[Structured pose outputs]

===============

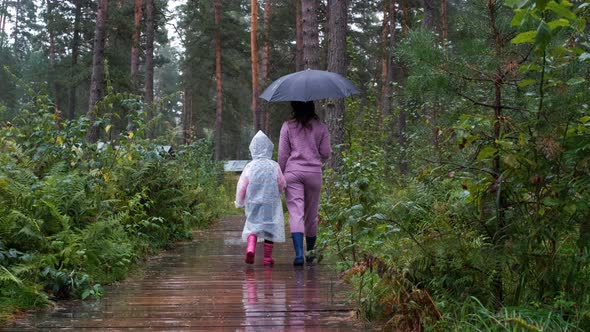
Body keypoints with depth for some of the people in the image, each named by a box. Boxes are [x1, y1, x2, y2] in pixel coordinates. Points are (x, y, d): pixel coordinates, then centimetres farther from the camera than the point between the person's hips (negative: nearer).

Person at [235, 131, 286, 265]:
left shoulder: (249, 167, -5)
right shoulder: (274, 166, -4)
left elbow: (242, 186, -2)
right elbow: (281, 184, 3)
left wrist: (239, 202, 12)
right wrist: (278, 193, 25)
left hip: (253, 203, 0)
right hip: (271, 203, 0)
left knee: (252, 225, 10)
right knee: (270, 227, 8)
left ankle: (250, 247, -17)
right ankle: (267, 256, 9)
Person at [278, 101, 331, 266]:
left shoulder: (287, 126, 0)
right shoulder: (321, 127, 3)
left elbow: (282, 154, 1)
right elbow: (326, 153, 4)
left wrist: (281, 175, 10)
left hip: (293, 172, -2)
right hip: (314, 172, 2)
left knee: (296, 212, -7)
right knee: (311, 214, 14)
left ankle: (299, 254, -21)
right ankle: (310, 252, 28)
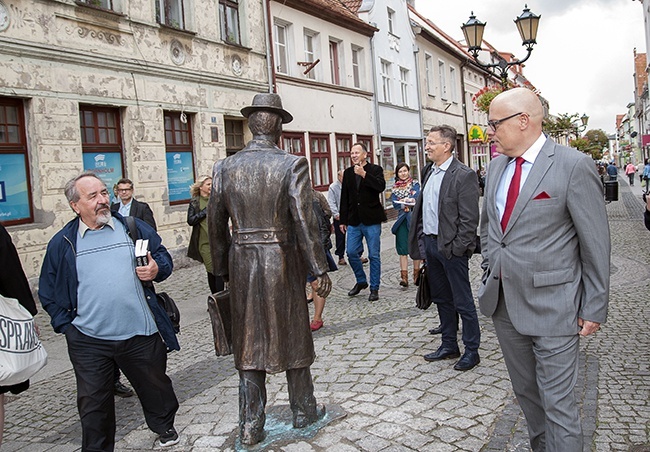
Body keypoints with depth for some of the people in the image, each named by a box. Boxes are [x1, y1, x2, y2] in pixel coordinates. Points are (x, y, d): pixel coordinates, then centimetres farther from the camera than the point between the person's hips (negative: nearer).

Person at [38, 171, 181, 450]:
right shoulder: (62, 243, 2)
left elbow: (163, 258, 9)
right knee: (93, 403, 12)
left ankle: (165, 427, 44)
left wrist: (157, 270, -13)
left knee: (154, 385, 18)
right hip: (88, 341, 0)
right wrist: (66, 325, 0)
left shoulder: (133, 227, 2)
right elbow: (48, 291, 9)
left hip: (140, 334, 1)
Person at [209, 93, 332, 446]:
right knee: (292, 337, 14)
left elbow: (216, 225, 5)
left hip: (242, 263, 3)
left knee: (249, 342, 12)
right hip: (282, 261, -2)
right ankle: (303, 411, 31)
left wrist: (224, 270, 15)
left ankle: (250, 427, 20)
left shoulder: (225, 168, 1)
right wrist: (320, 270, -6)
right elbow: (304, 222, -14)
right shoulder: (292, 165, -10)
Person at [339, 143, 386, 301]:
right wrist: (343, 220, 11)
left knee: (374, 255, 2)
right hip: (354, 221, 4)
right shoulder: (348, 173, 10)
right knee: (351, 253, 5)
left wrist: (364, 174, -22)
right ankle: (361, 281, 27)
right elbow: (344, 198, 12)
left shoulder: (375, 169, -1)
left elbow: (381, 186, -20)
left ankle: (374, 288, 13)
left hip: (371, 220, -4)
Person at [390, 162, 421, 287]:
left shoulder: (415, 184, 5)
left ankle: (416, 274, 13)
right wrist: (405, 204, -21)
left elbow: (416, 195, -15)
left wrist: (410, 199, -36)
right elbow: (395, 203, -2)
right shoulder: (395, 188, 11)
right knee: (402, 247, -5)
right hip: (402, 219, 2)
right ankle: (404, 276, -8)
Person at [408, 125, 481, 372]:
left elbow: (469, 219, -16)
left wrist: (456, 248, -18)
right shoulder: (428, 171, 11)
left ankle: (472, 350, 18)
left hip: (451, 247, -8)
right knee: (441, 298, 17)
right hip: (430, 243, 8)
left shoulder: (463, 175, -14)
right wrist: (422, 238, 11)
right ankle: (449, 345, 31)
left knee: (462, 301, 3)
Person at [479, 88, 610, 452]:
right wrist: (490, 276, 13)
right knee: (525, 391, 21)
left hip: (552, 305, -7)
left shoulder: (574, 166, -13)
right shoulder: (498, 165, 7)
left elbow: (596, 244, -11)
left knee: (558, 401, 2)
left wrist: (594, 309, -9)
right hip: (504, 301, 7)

===============

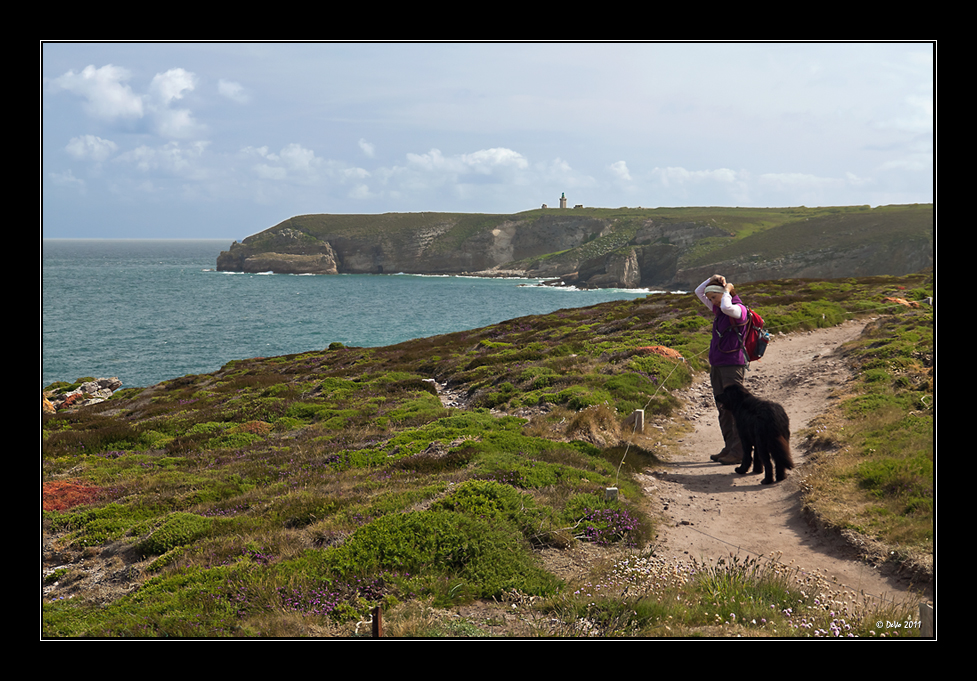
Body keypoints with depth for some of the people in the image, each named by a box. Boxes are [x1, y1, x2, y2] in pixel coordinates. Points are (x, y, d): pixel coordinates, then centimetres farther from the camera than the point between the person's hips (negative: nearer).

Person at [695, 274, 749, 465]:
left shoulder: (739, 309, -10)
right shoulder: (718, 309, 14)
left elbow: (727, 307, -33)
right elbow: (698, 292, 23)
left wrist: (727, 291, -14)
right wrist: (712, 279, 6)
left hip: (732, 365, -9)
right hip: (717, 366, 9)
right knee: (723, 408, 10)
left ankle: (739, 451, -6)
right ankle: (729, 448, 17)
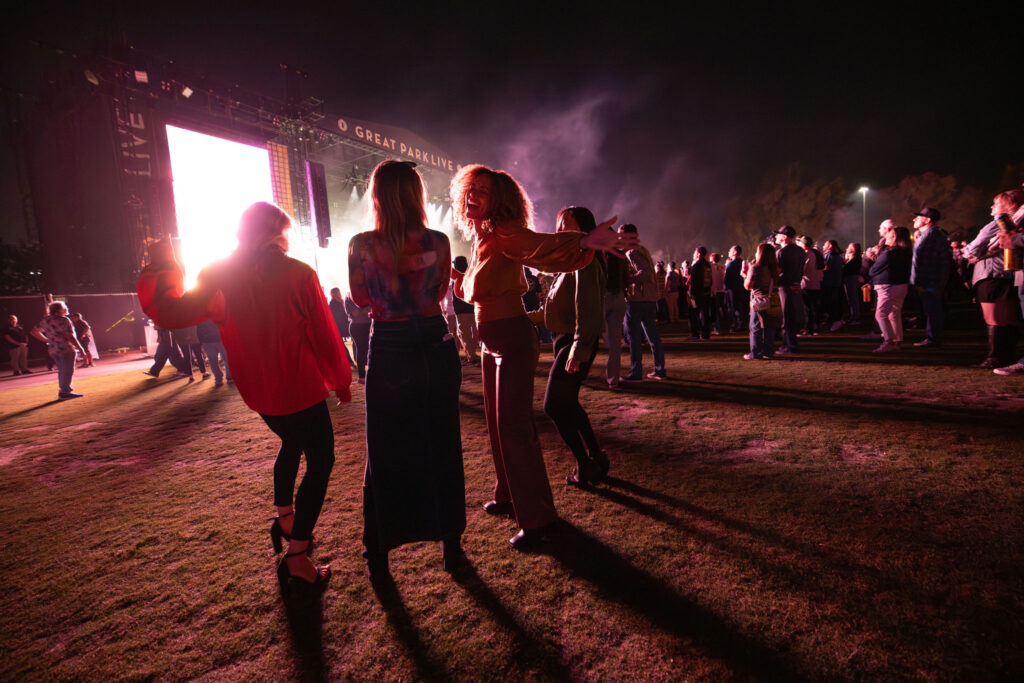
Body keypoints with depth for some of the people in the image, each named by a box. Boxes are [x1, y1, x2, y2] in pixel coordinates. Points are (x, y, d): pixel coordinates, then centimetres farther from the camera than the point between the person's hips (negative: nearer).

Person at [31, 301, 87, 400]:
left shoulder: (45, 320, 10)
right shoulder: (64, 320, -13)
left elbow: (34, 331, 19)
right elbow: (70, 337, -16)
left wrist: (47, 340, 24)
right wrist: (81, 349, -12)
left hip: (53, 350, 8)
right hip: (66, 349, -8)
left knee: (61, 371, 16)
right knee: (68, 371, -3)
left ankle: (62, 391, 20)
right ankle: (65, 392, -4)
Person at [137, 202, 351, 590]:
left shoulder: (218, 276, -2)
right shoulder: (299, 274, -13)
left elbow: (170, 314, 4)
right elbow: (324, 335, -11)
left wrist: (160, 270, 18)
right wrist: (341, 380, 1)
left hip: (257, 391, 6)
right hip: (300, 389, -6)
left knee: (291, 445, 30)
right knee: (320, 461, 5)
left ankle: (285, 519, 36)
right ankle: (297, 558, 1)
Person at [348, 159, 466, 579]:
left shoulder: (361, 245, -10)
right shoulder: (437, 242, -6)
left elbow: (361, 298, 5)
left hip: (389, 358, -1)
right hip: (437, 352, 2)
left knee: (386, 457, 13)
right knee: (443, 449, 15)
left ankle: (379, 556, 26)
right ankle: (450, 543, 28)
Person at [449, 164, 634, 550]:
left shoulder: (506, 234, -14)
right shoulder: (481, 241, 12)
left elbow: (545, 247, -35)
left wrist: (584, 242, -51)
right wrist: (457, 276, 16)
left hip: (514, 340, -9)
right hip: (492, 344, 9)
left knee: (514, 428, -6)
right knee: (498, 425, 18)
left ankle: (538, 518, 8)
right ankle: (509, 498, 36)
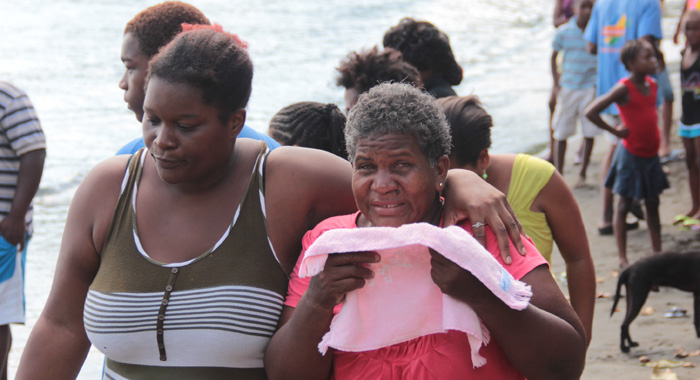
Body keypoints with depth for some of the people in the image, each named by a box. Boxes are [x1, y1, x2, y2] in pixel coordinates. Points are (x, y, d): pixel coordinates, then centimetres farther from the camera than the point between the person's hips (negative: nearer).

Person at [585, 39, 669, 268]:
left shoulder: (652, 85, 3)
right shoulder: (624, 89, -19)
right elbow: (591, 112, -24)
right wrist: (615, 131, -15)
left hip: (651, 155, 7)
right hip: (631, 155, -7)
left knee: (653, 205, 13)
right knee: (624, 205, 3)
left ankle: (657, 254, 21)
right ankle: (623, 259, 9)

===============

Reproduce the part that opens with the line containing "right elbow: (304, 222, -14)" and closes with the line containing "left wrist: (594, 309, -9)", keeping the "Person at" box lines unchanged. Raise every keypoint value in that part by 71, including both pixel coordinates and the depth.

> [RESULT OF THE TASK]
right elbow: (375, 293, 57)
right shoulder: (363, 236, 61)
Person at [339, 143, 386, 301]:
right wrist: (414, 291, 82)
left knee: (445, 326, 73)
right hip: (425, 292, 75)
right shoulder: (419, 244, 81)
right knee: (422, 324, 76)
left wrist: (435, 245, 49)
right ankle: (432, 352, 98)
right elbow: (415, 269, 83)
left shoulder: (446, 240, 70)
left elbow: (452, 257, 51)
left ankle: (445, 359, 84)
left hip: (442, 291, 67)
Person at [390, 162, 421, 287]:
left shoulder: (486, 255, 76)
left ankle: (487, 345, 84)
right wrist: (476, 275, 50)
left elbow: (487, 266, 56)
left wrist: (481, 270, 35)
right elbow: (466, 274, 69)
right shoulder: (466, 259, 82)
right knee: (473, 318, 66)
right hip: (473, 290, 73)
right ankle: (475, 347, 63)
Person at [408, 125, 481, 372]:
left elbow: (540, 290, 55)
left wrist: (527, 319, 53)
right shoulder: (499, 242, 82)
left ankle: (543, 421, 89)
left hip: (522, 318, 63)
right knee: (512, 369, 88)
right hip: (501, 314, 79)
left shoulder: (534, 246, 57)
right wrist: (493, 309, 82)
right ankle: (520, 416, 102)
left knee: (533, 372, 74)
Person at [479, 88, 610, 452]:
right wrist: (561, 347, 84)
right knee: (596, 462, 92)
left hip: (623, 376, 64)
left shoulder: (645, 237, 58)
right shoulder: (569, 236, 78)
left elbow: (667, 315, 60)
left knee: (629, 472, 73)
left wrist: (665, 380, 62)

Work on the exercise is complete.